If only this actually worked. It works in a barrel, but not in a carboy. At least that's my belief.

I have The Whip. You attach it to a drill and have fun!!!

The Whip is a product from Fermtech. It's the one Fermtech product that I have used that I was not happy with. Prefer the Mix-Stir (get the metal one), or the Fizz-X. I have used the Fizz-X forever.
http://www.fermtech.ca/wine degassing/whip.html

Steve
 
I don't think that's quite right. The receiving carboy is the one that has a vacuum in it. At least that's how the all-in-one works. As to whether there is still air in it that is being displaced by the wine, that's probably true as it is certainly not a perfect vacuum.

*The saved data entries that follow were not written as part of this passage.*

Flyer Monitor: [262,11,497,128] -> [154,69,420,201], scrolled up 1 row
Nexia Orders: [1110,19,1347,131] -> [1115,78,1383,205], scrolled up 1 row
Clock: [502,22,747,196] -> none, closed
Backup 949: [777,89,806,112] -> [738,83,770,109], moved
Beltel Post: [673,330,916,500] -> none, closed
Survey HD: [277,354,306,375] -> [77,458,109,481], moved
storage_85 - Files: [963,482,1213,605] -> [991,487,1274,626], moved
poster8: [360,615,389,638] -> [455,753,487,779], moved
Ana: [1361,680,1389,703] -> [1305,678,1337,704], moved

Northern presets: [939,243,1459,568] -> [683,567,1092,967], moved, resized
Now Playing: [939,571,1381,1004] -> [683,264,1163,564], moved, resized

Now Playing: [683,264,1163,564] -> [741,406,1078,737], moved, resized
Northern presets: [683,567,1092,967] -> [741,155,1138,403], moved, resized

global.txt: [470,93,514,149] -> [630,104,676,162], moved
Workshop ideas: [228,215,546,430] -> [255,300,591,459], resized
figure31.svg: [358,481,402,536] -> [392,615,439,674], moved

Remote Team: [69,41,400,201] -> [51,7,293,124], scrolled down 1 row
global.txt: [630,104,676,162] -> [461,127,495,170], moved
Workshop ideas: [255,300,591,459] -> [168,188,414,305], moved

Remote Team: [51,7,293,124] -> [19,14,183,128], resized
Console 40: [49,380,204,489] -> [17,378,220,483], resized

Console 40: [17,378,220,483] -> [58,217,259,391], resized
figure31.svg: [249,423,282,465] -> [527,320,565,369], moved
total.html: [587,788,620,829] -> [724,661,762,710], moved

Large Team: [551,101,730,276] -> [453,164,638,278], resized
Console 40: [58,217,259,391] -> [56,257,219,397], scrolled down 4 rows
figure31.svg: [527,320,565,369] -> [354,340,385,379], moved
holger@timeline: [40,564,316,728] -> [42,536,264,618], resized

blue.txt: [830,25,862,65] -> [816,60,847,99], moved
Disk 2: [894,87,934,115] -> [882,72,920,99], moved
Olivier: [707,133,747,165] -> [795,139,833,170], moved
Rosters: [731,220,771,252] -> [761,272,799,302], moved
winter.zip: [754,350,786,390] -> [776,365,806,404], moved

Guess you're right, its been a while since ive had mine out :)
Sorry - i've been on vacation for the first time in several years so the brains only been working about half the time, and it has had gas the other half the time

'Cause you gotta pull through the receiving carboy.. So you're creating a vacuum on the receiving carboy & the sending carboy breathes so you dont implode everything.. Thanks for keeping me on track :)
 
Are there any videos out there where i can see manuel degassing with a whip or drill? how long does degassing take?
 
Here ya go...

[ame]http://www.youtube.com/watch?v=lLFrlL17CI4[/ame]

You can get one for under $10 at any LHBS.